The orchestration of seaport mobs—where they came from and who led them—deserves mention. Well-heeled privateer captains, mostly from the 1756–1763 French and Spanish war like New York’s Isaac Sears and Alexander McDougall, could call on old crews and enjoyed credibility with seamen. Tavern owners like Jasper Drake (Isaac Sears’s father-in-law) were also influential, because their waterfront premises were both maritime information centers and popular venues where illegally obtained goods changed hands.
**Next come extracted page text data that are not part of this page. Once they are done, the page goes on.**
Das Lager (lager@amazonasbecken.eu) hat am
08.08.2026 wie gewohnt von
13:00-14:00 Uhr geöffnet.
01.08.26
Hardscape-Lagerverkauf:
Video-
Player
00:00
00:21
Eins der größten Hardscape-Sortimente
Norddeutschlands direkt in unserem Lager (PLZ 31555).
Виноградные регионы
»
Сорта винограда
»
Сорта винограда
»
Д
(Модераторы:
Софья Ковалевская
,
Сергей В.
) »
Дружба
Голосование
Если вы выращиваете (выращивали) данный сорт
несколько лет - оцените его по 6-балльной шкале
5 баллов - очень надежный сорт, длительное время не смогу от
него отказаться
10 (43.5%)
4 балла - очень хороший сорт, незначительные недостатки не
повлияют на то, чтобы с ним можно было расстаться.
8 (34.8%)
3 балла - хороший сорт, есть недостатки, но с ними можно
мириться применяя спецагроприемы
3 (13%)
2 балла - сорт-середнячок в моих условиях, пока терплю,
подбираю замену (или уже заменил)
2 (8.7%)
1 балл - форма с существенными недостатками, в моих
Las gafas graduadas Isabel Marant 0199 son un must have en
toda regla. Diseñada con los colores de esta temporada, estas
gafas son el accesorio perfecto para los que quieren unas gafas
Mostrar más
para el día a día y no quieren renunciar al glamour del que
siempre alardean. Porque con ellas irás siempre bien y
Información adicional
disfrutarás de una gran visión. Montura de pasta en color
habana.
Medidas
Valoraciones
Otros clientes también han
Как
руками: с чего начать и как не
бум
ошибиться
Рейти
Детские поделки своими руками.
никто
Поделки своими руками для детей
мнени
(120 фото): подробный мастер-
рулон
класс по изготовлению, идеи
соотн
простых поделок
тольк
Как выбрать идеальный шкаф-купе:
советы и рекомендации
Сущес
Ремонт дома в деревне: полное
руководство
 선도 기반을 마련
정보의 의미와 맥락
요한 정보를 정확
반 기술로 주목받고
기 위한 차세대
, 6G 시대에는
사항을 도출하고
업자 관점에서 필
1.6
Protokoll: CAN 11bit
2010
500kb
Men who owned shipyards or had a number of vessels under their control—Boston’s John Hancock, for example—were also able to turn out crowds and provide suitable refreshment.

Other mob breeding grounds included ropewalks—sheds sometimes a quarter-mile long and employing dozens or scores of men. In them, spinners “walked” yarns of hemp from wheels and wove them together in the correct manner to make a heavy rope. A close-knit group, spinners worked six twelve-to-fourteen-hour days a week and were paid better than seamen but less than artisans. With each of the large seaports having at least three or four ropewalks, they were a prime source of violence. Rope makers in Boston later prided themselves on having provoked British redcoats into the Boston Massacre.